JOB.
Quote word for word the lines of the items from the line containing "on Friday run?" through the line containing "1:15 AM -- neither: a", including both of those lines.

▽

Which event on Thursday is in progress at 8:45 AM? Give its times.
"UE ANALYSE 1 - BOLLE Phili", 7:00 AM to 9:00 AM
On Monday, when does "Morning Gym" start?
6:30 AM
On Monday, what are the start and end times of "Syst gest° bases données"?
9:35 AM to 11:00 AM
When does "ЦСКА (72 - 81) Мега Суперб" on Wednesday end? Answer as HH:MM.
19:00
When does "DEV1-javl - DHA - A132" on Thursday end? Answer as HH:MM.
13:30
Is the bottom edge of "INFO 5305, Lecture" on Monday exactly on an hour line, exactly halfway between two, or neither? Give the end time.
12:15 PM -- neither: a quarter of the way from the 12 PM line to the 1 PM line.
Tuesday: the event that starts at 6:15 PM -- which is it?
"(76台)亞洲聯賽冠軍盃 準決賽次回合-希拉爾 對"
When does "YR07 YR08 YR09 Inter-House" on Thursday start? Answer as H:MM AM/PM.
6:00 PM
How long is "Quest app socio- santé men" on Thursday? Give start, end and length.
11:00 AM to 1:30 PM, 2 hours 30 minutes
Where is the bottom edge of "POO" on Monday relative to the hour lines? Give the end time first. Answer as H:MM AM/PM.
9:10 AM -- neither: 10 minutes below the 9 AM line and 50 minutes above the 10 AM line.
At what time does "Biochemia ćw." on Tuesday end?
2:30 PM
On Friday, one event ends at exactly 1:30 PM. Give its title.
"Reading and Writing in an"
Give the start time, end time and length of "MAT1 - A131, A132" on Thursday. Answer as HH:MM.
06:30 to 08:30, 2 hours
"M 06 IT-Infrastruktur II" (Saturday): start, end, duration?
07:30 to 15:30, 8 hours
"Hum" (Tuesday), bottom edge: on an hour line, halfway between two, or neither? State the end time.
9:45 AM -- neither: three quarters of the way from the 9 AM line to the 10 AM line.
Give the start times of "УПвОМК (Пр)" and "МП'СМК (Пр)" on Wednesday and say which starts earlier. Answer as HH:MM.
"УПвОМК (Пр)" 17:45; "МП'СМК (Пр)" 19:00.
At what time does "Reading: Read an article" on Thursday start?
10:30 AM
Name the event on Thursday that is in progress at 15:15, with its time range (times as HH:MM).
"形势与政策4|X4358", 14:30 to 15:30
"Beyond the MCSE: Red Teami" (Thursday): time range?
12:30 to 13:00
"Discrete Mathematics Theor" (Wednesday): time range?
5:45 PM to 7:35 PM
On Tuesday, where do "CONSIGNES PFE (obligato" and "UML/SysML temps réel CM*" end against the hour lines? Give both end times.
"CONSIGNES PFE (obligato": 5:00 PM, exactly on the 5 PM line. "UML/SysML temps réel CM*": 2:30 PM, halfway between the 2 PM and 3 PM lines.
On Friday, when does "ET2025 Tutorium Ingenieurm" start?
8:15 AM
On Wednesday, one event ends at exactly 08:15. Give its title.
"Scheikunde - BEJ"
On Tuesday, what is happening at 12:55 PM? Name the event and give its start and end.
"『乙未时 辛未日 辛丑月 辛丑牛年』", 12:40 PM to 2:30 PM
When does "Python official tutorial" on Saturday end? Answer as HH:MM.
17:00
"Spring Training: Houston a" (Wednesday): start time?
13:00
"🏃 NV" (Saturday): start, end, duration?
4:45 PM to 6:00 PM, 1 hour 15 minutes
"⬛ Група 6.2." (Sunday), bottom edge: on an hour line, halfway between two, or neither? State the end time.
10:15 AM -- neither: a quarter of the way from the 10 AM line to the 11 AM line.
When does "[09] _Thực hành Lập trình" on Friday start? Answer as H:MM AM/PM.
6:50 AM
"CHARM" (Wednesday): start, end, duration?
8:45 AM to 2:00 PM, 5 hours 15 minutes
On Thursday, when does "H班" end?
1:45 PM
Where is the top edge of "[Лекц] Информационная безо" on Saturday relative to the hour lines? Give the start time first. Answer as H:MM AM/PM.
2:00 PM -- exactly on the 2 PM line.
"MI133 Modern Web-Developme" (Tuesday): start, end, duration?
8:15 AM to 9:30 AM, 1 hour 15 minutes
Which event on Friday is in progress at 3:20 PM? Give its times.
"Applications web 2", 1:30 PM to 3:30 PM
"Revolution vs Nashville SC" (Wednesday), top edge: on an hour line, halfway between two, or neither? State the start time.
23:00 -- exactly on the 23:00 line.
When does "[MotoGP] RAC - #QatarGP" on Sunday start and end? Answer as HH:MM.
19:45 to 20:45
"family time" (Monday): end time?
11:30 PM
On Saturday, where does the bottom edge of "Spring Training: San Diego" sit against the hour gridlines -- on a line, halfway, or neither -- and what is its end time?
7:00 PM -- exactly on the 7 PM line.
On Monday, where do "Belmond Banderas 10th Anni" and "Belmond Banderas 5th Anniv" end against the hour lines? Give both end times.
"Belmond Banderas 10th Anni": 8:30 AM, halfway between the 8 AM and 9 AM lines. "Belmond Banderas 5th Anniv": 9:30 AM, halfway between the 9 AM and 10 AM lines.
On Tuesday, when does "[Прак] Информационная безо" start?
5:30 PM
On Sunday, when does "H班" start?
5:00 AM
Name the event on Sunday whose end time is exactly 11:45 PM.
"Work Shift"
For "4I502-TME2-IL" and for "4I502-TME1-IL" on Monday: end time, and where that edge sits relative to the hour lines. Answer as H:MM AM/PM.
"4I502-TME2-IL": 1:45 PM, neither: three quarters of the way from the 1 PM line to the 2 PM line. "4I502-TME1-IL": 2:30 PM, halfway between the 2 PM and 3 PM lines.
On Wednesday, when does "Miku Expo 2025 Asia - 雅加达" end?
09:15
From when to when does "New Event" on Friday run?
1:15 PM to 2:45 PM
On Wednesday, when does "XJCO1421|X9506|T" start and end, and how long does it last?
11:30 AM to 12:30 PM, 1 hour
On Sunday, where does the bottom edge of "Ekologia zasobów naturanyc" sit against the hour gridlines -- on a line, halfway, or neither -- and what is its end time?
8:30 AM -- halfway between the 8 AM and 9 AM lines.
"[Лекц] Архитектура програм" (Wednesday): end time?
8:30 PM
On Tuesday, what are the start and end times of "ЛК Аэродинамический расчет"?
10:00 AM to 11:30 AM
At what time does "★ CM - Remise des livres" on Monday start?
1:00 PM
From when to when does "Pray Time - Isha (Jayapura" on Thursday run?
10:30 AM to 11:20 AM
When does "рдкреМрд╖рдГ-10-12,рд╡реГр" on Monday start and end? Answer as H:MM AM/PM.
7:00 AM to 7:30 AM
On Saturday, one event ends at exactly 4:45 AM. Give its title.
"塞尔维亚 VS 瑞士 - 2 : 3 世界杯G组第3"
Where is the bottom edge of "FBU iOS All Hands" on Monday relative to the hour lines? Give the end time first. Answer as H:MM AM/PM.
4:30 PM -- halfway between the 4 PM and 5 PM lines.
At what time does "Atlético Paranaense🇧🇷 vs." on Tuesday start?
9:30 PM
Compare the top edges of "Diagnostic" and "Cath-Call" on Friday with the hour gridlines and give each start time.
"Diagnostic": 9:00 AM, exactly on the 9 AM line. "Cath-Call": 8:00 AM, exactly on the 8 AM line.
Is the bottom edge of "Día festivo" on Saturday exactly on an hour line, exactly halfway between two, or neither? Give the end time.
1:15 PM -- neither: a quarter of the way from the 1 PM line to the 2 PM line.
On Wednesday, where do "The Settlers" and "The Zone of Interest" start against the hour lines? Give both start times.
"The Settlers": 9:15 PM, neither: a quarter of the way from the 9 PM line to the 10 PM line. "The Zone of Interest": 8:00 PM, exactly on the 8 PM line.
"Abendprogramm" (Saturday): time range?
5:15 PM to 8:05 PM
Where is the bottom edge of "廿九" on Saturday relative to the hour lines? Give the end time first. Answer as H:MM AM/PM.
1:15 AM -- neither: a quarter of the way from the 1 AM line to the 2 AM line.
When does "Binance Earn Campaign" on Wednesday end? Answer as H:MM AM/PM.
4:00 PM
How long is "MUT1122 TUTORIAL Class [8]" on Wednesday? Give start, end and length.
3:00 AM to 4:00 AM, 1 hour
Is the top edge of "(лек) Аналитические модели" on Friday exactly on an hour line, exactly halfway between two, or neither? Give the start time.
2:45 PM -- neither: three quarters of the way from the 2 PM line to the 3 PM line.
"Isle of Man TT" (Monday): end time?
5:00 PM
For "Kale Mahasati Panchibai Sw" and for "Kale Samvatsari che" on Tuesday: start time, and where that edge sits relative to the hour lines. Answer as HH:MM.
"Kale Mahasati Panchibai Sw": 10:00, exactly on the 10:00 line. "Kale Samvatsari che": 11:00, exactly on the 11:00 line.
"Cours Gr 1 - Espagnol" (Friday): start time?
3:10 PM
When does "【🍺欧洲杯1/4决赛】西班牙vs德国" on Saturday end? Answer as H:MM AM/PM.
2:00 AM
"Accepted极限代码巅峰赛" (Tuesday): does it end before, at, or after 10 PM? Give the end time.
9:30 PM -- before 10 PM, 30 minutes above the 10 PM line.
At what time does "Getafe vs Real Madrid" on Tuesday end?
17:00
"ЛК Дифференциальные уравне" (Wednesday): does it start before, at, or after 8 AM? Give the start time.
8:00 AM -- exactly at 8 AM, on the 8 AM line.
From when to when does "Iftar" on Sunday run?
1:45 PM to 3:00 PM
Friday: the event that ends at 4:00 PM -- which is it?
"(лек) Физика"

△

OUTPUT.
From when to when does "New Event" on Friday run?
1:15 PM to 2:45 PM
On Wednesday, when does "XJCO1421|X9506|T" start and end, and how long does it last?
11:30 AM to 12:30 PM, 1 hour
On Sunday, where does the bottom edge of "Ekologia zasobów naturanyc" sit against the hour gridlines -- on a line, halfway, or neither -- and what is its end time?
8:30 AM -- halfway between the 8 AM and 9 AM lines.
"[Лекц] Архитектура програм" (Wednesday): end time?
8:30 PM
On Tuesday, what are the start and end times of "ЛК Аэродинамический расчет"?
10:00 AM to 11:30 AM
At what time does "★ CM - Remise des livres" on Monday start?
1:00 PM
From when to when does "Pray Time - Isha (Jayapura" on Thursday run?
10:30 AM to 11:20 AM
When does "рдкреМрд╖рдГ-10-12,рд╡реГр" on Monday start and end? Answer as H:MM AM/PM.
7:00 AM to 7:30 AM
On Saturday, one event ends at exactly 4:45 AM. Give its title.
"塞尔维亚 VS 瑞士 - 2 : 3 世界杯G组第3"
Where is the bottom edge of "FBU iOS All Hands" on Monday relative to the hour lines? Give the end time first. Answer as H:MM AM/PM.
4:30 PM -- halfway between the 4 PM and 5 PM lines.
At what time does "Atlético Paranaense🇧🇷 vs." on Tuesday start?
9:30 PM
Compare the top edges of "Diagnostic" and "Cath-Call" on Friday with the hour gridlines and give each start time.
"Diagnostic": 9:00 AM, exactly on the 9 AM line. "Cath-Call": 8:00 AM, exactly on the 8 AM line.
Is the bottom edge of "Día festivo" on Saturday exactly on an hour line, exactly halfway between two, or neither? Give the end time.
1:15 PM -- neither: a quarter of the way from the 1 PM line to the 2 PM line.
On Wednesday, where do "The Settlers" and "The Zone of Interest" start against the hour lines? Give both start times.
"The Settlers": 9:15 PM, neither: a quarter of the way from the 9 PM line to the 10 PM line. "The Zone of Interest": 8:00 PM, exactly on the 8 PM line.
"Abendprogramm" (Saturday): time range?
5:15 PM to 8:05 PM
Where is the bottom edge of "廿九" on Saturday relative to the hour lines? Give the end time first. Answer as H:MM AM/PM.
1:15 AM -- neither: a quarter of the way from the 1 AM line to the 2 AM line.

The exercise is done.